Dataset records
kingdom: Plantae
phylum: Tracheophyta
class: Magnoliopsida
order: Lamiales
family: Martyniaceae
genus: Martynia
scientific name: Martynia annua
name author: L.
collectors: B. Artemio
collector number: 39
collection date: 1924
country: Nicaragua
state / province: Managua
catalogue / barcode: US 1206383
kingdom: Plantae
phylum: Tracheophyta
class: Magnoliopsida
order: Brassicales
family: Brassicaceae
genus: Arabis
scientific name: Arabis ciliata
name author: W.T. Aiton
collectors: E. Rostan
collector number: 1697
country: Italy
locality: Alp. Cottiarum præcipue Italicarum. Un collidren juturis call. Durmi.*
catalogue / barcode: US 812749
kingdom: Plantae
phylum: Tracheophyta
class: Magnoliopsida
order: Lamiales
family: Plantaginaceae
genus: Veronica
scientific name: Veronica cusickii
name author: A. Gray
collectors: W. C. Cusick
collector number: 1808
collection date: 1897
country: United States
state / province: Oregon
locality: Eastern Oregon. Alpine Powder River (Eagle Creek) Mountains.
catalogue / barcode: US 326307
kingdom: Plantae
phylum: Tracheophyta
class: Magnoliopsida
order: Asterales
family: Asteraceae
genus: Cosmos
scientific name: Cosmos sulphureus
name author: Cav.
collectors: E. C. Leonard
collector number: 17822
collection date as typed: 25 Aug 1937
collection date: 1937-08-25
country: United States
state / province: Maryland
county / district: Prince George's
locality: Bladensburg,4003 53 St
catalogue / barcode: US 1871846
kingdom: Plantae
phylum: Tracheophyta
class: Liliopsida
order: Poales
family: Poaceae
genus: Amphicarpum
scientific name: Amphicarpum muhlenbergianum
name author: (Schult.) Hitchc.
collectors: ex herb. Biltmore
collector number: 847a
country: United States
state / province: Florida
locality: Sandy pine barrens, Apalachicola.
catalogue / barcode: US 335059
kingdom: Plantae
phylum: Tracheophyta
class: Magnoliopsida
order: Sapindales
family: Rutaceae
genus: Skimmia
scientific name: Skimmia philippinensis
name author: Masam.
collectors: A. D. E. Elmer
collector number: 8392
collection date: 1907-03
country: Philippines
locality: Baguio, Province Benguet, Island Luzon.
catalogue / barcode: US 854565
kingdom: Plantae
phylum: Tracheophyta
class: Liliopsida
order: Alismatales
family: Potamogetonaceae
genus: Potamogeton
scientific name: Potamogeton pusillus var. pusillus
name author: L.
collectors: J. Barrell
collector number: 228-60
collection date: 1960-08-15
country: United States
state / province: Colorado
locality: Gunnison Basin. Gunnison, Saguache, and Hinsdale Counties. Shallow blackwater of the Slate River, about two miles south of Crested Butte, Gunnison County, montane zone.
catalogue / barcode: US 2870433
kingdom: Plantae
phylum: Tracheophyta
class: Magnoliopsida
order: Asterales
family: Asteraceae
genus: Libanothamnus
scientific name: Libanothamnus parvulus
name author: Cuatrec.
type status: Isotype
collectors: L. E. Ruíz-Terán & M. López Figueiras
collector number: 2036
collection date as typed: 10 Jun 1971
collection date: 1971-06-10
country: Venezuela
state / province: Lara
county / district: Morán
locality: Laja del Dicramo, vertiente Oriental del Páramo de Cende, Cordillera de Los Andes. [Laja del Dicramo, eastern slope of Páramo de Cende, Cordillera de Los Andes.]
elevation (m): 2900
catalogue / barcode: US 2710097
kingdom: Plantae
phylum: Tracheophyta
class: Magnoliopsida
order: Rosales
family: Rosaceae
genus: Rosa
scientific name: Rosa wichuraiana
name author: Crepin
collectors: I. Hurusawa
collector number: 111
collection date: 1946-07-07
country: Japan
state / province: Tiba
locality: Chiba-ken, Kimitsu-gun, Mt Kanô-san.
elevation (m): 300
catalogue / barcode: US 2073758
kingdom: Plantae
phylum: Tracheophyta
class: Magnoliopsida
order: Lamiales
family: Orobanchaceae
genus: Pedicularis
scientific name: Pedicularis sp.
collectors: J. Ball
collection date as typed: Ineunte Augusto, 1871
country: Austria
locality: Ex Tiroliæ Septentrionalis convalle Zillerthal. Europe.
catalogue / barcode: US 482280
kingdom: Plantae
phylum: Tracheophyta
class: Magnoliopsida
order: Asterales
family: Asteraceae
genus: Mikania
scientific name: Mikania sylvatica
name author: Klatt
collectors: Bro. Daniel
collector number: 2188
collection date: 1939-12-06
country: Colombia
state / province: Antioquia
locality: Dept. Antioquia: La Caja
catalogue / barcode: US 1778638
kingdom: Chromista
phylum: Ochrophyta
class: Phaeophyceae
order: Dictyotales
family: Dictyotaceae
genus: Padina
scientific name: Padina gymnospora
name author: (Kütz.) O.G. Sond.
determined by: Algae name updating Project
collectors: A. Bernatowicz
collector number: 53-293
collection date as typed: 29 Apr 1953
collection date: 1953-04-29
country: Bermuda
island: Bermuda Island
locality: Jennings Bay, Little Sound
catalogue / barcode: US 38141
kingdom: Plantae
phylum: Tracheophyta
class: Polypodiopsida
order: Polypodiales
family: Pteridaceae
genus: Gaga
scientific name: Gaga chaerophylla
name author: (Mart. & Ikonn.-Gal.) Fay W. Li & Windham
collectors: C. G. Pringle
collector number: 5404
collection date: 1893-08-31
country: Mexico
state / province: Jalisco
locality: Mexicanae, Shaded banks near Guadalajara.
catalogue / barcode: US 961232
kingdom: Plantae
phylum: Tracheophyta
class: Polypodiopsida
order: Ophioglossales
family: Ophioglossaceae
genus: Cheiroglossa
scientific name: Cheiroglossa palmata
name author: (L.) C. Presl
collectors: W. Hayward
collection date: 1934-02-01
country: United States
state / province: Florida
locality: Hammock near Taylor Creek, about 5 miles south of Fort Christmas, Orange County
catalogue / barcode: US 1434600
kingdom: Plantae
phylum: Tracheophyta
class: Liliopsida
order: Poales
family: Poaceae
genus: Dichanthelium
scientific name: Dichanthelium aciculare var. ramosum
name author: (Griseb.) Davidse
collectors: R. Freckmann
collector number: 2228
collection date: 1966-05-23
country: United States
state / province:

Exercise
Recast the part of the records that opens with the line containing "locality: Dept. Antioquia: La Caja" and closes with the line containing "collection date: 1966-05-23", both lines included, as a JSON list of strings with one string per line and no blank lines.

Written response
[
  "locality: Dept. Antioquia: La Caja",
  "catalogue / barcode: US 1778638",
  "kingdom: Chromista",
  "phylum: Ochrophyta",
  "class: Phaeophyceae",
  "order: Dictyotales",
  "family: Dictyotaceae",
  "genus: Padina",
  "scientific name: Padina gymnospora",
  "name author: (Kütz.) O.G. Sond.",
  "determined by: Algae name updating Project",
  "collectors: A. Bernatowicz",
  "collector number: 53-293",
  "collection date as typed: 29 Apr 1953",
  "collection date: 1953-04-29",
  "country: Bermuda",
  "island: Bermuda Island",
  "locality: Jennings Bay, Little Sound",
  "catalogue / barcode: US 38141",
  "kingdom: Plantae",
  "phylum: Tracheophyta",
  "class: Polypodiopsida",
  "order: Polypodiales",
  "family: Pteridaceae",
  "genus: Gaga",
  "scientific name: Gaga chaerophylla",
  "name author: (Mart. & Ikonn.-Gal.) Fay W. Li & Windham",
  "collectors: C. G. Pringle",
  "collector number: 5404",
  "collection date: 1893-08-31",
  "country: Mexico",
  "state / province: Jalisco",
  "locality: Mexicanae, Shaded banks near Guadalajara.",
  "catalogue / barcode: US 961232",
  "kingdom: Plantae",
  "phylum: Tracheophyta",
  "class: Polypodiopsida",
  "order: Ophioglossales",
  "family: Ophioglossaceae",
  "genus: Cheiroglossa",
  "scientific name: Cheiroglossa palmata",
  "name author: (L.) C. Presl",
  "collectors: W. Hayward",
  "collection date: 1934-02-01",
  "country: United States",
  "state / province: Florida",
  "locality: Hammock near Taylor Creek, about 5 miles south of Fort Christmas, Orange County",
  "catalogue / barcode: US 1434600",
  "kingdom: Plantae",
  "phylum: Tracheophyta",
  "class: Liliopsida",
  "order: Poales",
  "family: Poaceae",
  "genus: Dichanthelium",
  "scientific name: Dichanthelium aciculare var. ramosum",
  "name author: (Griseb.) Davidse",
  "collectors: R. Freckmann",
  "collector number: 2228",
  "collection date: 1966-05-23"
]